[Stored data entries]
"""

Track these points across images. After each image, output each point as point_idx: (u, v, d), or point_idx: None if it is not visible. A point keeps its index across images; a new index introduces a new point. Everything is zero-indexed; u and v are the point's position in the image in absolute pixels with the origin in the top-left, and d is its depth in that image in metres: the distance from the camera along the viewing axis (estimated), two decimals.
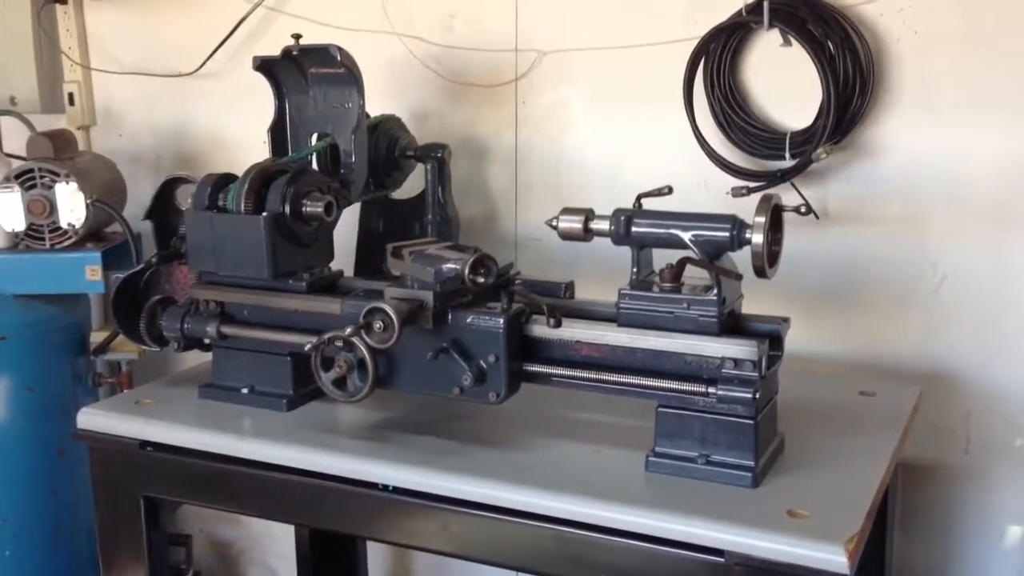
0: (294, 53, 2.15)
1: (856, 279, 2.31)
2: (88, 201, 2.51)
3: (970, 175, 2.19)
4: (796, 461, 1.76)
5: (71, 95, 3.02)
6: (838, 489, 1.66)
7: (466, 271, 1.72)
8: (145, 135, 3.04)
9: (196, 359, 2.30)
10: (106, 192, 2.63)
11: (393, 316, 1.68)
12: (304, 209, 1.98)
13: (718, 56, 2.30)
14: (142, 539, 2.02)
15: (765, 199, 1.65)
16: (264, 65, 2.20)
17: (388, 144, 2.38)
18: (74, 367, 2.67)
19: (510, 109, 2.60)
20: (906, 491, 2.24)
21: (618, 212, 1.73)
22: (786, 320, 1.73)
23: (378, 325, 1.70)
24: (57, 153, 2.55)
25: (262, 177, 1.99)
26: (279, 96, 2.24)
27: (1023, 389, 2.23)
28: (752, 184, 2.28)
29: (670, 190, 1.76)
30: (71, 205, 2.50)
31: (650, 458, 1.73)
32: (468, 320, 1.75)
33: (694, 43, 2.31)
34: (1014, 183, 2.15)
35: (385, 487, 1.80)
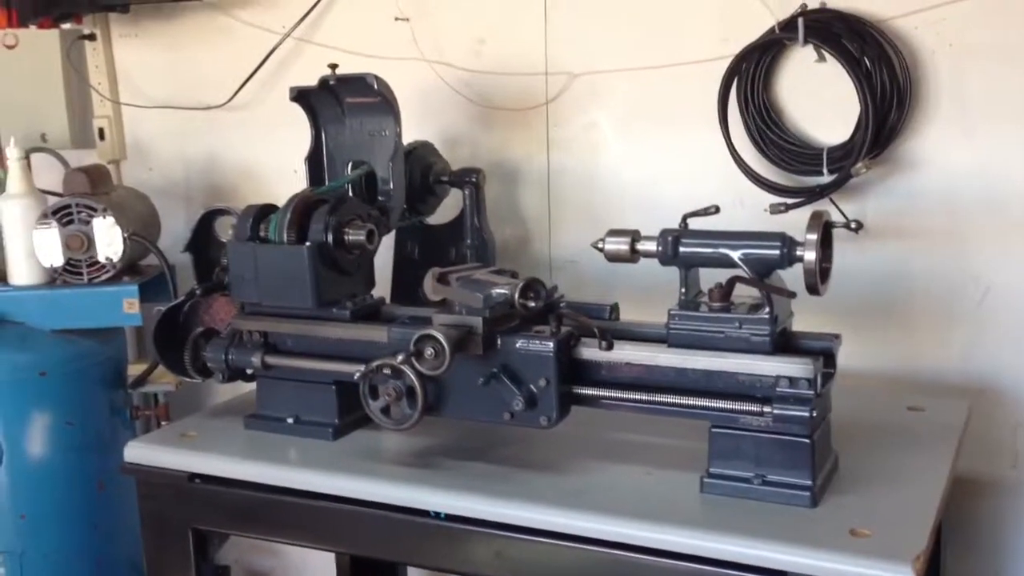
0: (331, 83, 2.16)
1: (898, 293, 2.30)
2: (125, 235, 2.51)
3: (1010, 187, 2.18)
4: (852, 479, 1.74)
5: (101, 130, 3.04)
6: (899, 507, 1.65)
7: (516, 295, 1.71)
8: (175, 168, 3.06)
9: (232, 391, 2.30)
10: (141, 225, 2.64)
11: (444, 343, 1.67)
12: (347, 238, 1.98)
13: (752, 74, 2.30)
14: (191, 572, 2.01)
15: (816, 215, 1.64)
16: (300, 95, 2.21)
17: (422, 170, 2.39)
18: (112, 401, 2.67)
19: (541, 132, 2.60)
20: (954, 506, 2.21)
21: (665, 232, 1.73)
22: (837, 337, 1.72)
23: (429, 352, 1.70)
24: (93, 188, 2.56)
25: (304, 207, 1.99)
26: (315, 126, 2.25)
27: None
28: (790, 201, 2.27)
29: (717, 209, 1.76)
30: (108, 239, 2.51)
31: (705, 479, 1.71)
32: (518, 345, 1.75)
33: (726, 62, 2.31)
34: None
35: (436, 514, 1.79)
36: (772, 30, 2.25)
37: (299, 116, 2.27)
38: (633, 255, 1.76)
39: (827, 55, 2.21)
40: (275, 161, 2.83)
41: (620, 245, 1.76)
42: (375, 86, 2.12)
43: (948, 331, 2.28)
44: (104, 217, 2.51)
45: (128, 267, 2.64)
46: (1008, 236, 2.20)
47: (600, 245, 1.78)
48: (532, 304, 1.72)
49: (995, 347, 2.25)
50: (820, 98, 2.28)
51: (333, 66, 2.17)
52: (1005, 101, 2.15)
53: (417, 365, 1.71)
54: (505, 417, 1.77)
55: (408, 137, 2.38)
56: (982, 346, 2.26)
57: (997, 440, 2.27)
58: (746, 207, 2.35)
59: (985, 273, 2.23)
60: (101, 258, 2.54)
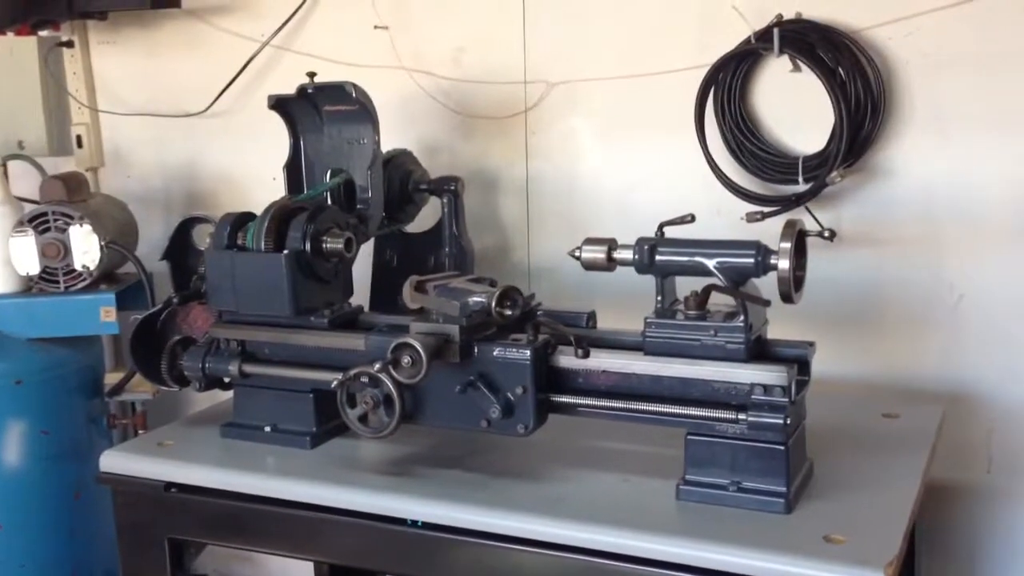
0: (309, 91, 2.16)
1: (873, 301, 2.32)
2: (102, 243, 2.50)
3: (984, 194, 2.20)
4: (827, 486, 1.76)
5: (79, 137, 3.03)
6: (872, 513, 1.66)
7: (493, 304, 1.72)
8: (154, 175, 3.05)
9: (210, 399, 2.29)
10: (119, 233, 2.62)
11: (421, 351, 1.68)
12: (324, 246, 1.98)
13: (728, 83, 2.32)
14: None
15: (790, 224, 1.66)
16: (279, 103, 2.21)
17: (401, 178, 2.39)
18: (89, 409, 2.66)
19: (520, 140, 2.61)
20: (929, 511, 2.23)
21: (641, 241, 1.74)
22: (812, 344, 1.74)
23: (406, 360, 1.70)
24: (70, 196, 2.55)
25: (281, 215, 1.99)
26: (294, 134, 2.25)
27: None
28: (766, 209, 2.29)
29: (692, 218, 1.77)
30: (85, 247, 2.50)
31: (681, 486, 1.72)
32: (495, 353, 1.75)
33: (704, 71, 2.33)
34: None
35: (414, 523, 1.79)
36: (748, 40, 2.27)
37: (278, 124, 2.27)
38: (610, 264, 1.77)
39: (802, 65, 2.23)
40: (254, 169, 2.83)
41: (597, 254, 1.77)
42: (353, 94, 2.13)
43: (923, 338, 2.30)
44: (81, 225, 2.50)
45: (105, 275, 2.63)
46: (982, 244, 2.22)
47: (577, 254, 1.79)
48: (509, 312, 1.73)
49: (969, 353, 2.27)
50: (796, 107, 2.30)
51: (311, 74, 2.17)
52: (978, 110, 2.18)
53: (394, 373, 1.72)
54: (482, 425, 1.77)
55: (387, 145, 2.38)
56: (956, 352, 2.28)
57: (972, 445, 2.29)
58: (723, 215, 2.36)
59: (959, 280, 2.25)
60: (78, 266, 2.52)
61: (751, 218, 2.28)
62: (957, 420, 2.21)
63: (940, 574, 2.35)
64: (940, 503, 2.29)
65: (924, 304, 2.28)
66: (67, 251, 2.51)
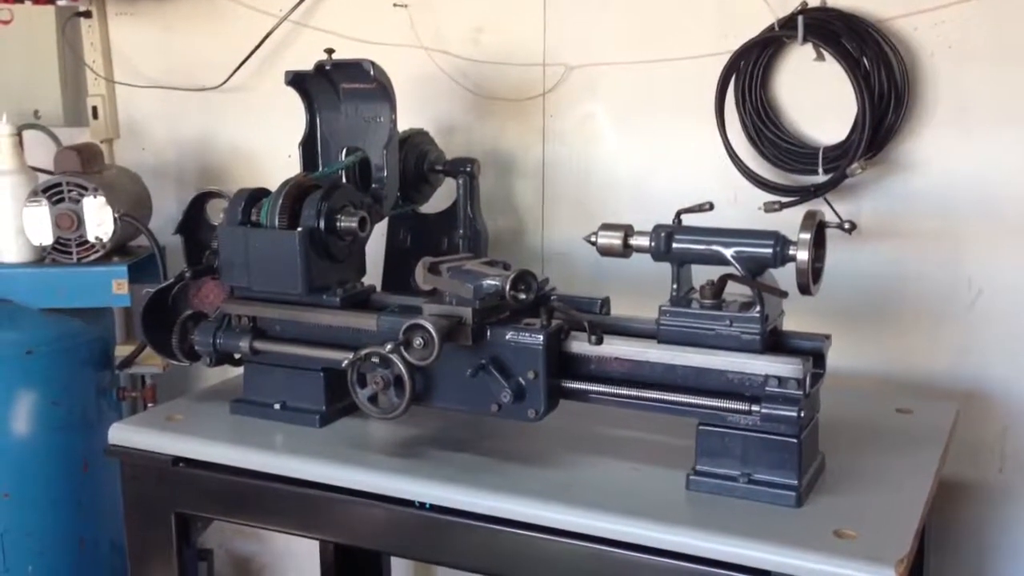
0: (327, 68, 2.14)
1: (890, 295, 2.30)
2: (116, 215, 2.49)
3: (1006, 190, 2.17)
4: (838, 480, 1.74)
5: (95, 108, 3.01)
6: (884, 509, 1.64)
7: (507, 287, 1.71)
8: (168, 149, 3.04)
9: (220, 374, 2.29)
10: (132, 206, 2.62)
11: (434, 333, 1.66)
12: (339, 224, 1.97)
13: (750, 71, 2.29)
14: (172, 556, 2.01)
15: (810, 215, 1.63)
16: (296, 80, 2.19)
17: (417, 158, 2.38)
18: (99, 381, 2.65)
19: (537, 123, 2.59)
20: (939, 509, 2.22)
21: (658, 228, 1.72)
22: (827, 337, 1.72)
23: (418, 342, 1.69)
24: (85, 167, 2.53)
25: (296, 192, 1.98)
26: (310, 111, 2.24)
27: None
28: (784, 199, 2.26)
29: (711, 206, 1.75)
30: (99, 219, 2.49)
31: (691, 477, 1.71)
32: (507, 337, 1.74)
33: (725, 57, 2.30)
34: None
35: (421, 504, 1.78)
36: (771, 27, 2.24)
37: (294, 101, 2.25)
38: (626, 250, 1.75)
39: (826, 54, 2.20)
40: (268, 145, 2.81)
41: (613, 240, 1.75)
42: (371, 72, 2.11)
43: (939, 333, 2.28)
44: (95, 197, 2.49)
45: (118, 247, 2.62)
46: (1002, 239, 2.19)
47: (593, 239, 1.77)
48: (522, 296, 1.72)
49: (985, 350, 2.25)
50: (817, 97, 2.27)
51: (329, 51, 2.15)
52: (1003, 104, 2.14)
53: (406, 354, 1.70)
54: (493, 409, 1.76)
55: (403, 125, 2.36)
56: (973, 349, 2.26)
57: (984, 444, 2.28)
58: (740, 204, 2.34)
59: (978, 276, 2.23)
60: (91, 238, 2.52)
61: (769, 208, 2.26)
62: (971, 418, 2.19)
63: (948, 572, 2.34)
64: (950, 501, 2.27)
65: (942, 300, 2.26)
66: (80, 222, 2.50)
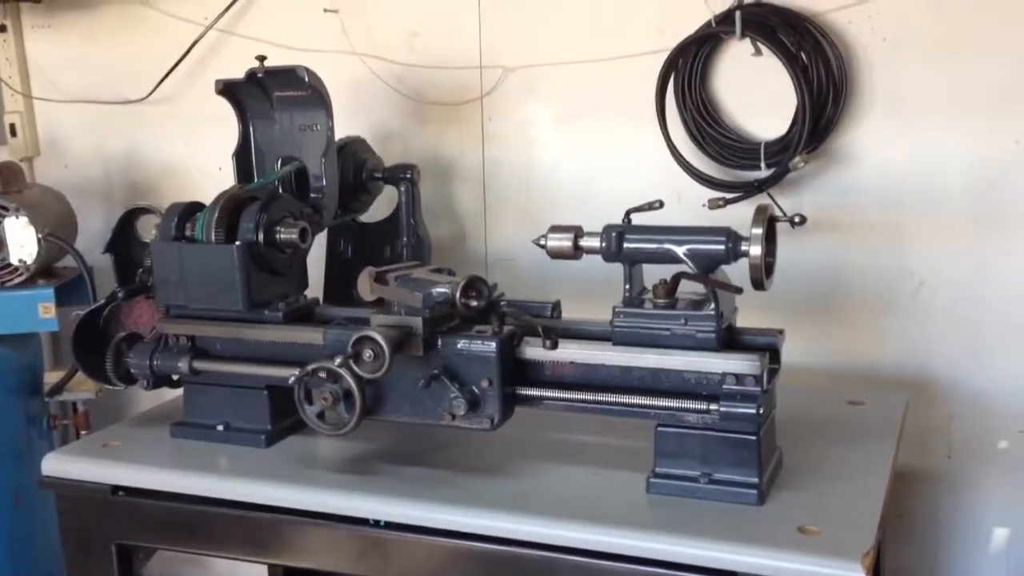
0: (259, 76, 2.08)
1: (834, 287, 2.31)
2: (39, 235, 2.39)
3: (944, 180, 2.20)
4: (797, 476, 1.73)
5: (12, 126, 2.91)
6: (845, 503, 1.64)
7: (458, 294, 1.66)
8: (93, 165, 2.93)
9: (155, 398, 2.20)
10: (57, 225, 2.52)
11: (384, 344, 1.61)
12: (278, 236, 1.91)
13: (689, 68, 2.28)
14: None
15: (760, 210, 1.62)
16: (227, 89, 2.12)
17: (355, 167, 2.32)
18: (28, 410, 2.55)
19: (476, 127, 2.55)
20: (894, 498, 2.22)
21: (609, 228, 1.69)
22: (781, 332, 1.71)
23: (368, 355, 1.63)
24: (5, 187, 2.44)
25: (232, 205, 1.91)
26: (243, 120, 2.17)
27: (1004, 392, 2.24)
28: (728, 195, 2.26)
29: (661, 204, 1.73)
30: (22, 240, 2.39)
31: (651, 479, 1.69)
32: (459, 345, 1.69)
33: (664, 55, 2.29)
34: (987, 186, 2.17)
35: (376, 522, 1.73)
36: (709, 24, 2.24)
37: (224, 111, 2.18)
38: (576, 251, 1.72)
39: (764, 49, 2.20)
40: (199, 158, 2.73)
41: (563, 242, 1.72)
42: (306, 79, 2.05)
43: (884, 325, 2.30)
44: (16, 217, 2.39)
45: (43, 270, 2.52)
46: (942, 229, 2.22)
47: (542, 242, 1.74)
48: (474, 303, 1.67)
49: (929, 340, 2.27)
50: (757, 92, 2.27)
51: (261, 58, 2.09)
52: (939, 95, 2.17)
53: (355, 368, 1.65)
54: (447, 419, 1.71)
55: (339, 132, 2.29)
56: (917, 339, 2.28)
57: (933, 431, 2.29)
58: (684, 202, 2.32)
59: (920, 266, 2.25)
60: (14, 260, 2.42)
61: (713, 205, 2.25)
62: (918, 406, 2.20)
63: (903, 559, 2.36)
64: (904, 489, 2.28)
65: (885, 291, 2.28)
66: (2, 245, 2.40)
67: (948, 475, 2.32)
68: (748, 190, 2.25)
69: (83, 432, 2.62)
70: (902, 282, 2.27)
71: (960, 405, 2.28)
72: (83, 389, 2.62)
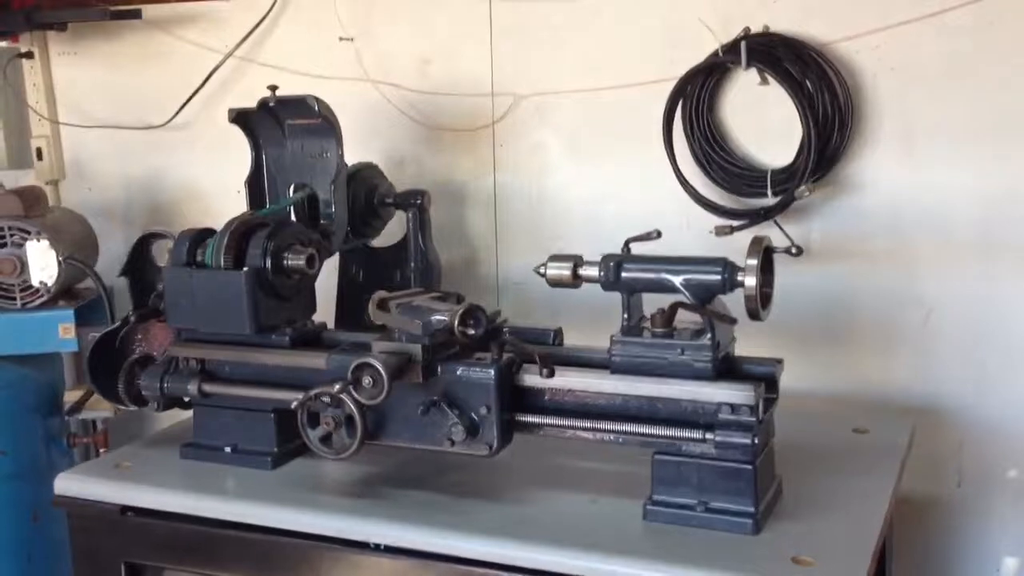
0: (270, 104, 2.12)
1: (843, 315, 2.31)
2: (60, 258, 2.45)
3: (952, 208, 2.20)
4: (796, 505, 1.73)
5: (39, 150, 2.98)
6: (841, 532, 1.63)
7: (455, 323, 1.68)
8: (115, 188, 3.00)
9: (173, 417, 2.24)
10: (78, 248, 2.57)
11: (383, 371, 1.64)
12: (286, 263, 1.94)
13: (696, 96, 2.30)
14: None
15: (756, 241, 1.63)
16: (240, 117, 2.17)
17: (367, 192, 2.35)
18: (48, 428, 2.59)
19: (488, 153, 2.58)
20: (900, 526, 2.22)
21: (607, 258, 1.71)
22: (780, 362, 1.71)
23: (367, 381, 1.66)
24: (27, 210, 2.49)
25: (241, 231, 1.95)
26: (255, 148, 2.21)
27: (1014, 420, 2.22)
28: (735, 223, 2.27)
29: (658, 234, 1.74)
30: (43, 263, 2.45)
31: (648, 507, 1.69)
32: (458, 372, 1.72)
33: (671, 84, 2.31)
34: (996, 214, 2.17)
35: (376, 546, 1.75)
36: (715, 53, 2.25)
37: (242, 136, 2.23)
38: (575, 281, 1.74)
39: (770, 78, 2.21)
40: (218, 182, 2.78)
41: (562, 271, 1.74)
42: (316, 107, 2.09)
43: (892, 352, 2.29)
44: (38, 240, 2.45)
45: (64, 291, 2.58)
46: (951, 257, 2.22)
47: (542, 271, 1.76)
48: (471, 332, 1.69)
49: (939, 367, 2.26)
50: (764, 121, 2.29)
51: (273, 87, 2.13)
52: (945, 123, 2.17)
53: (355, 393, 1.68)
54: (446, 445, 1.73)
55: (353, 158, 2.34)
56: (926, 367, 2.27)
57: (942, 459, 2.28)
58: (692, 229, 2.34)
59: (929, 294, 2.25)
60: (35, 282, 2.47)
61: (720, 231, 2.27)
62: (927, 434, 2.19)
63: None
64: (911, 517, 2.27)
65: (893, 318, 2.27)
66: (24, 267, 2.45)
67: (958, 504, 2.31)
68: (755, 217, 2.26)
69: (102, 450, 2.66)
70: (911, 310, 2.26)
71: (970, 433, 2.26)
72: (102, 408, 2.66)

"""

■ How to complete this task ■
The required answer is the run of lines above, starting at the line with "46: (1008, 236, 2.20)" and ending at the line with "59: (985, 273, 2.23)", reproduced exactly with both ends.

■ Result of the exercise ■
46: (1008, 236, 2.20)
47: (600, 245, 1.78)
48: (532, 304, 1.72)
49: (995, 347, 2.25)
50: (820, 98, 2.28)
51: (333, 66, 2.17)
52: (1005, 101, 2.15)
53: (417, 365, 1.71)
54: (505, 417, 1.77)
55: (408, 137, 2.38)
56: (982, 346, 2.26)
57: (997, 440, 2.27)
58: (746, 207, 2.35)
59: (985, 273, 2.23)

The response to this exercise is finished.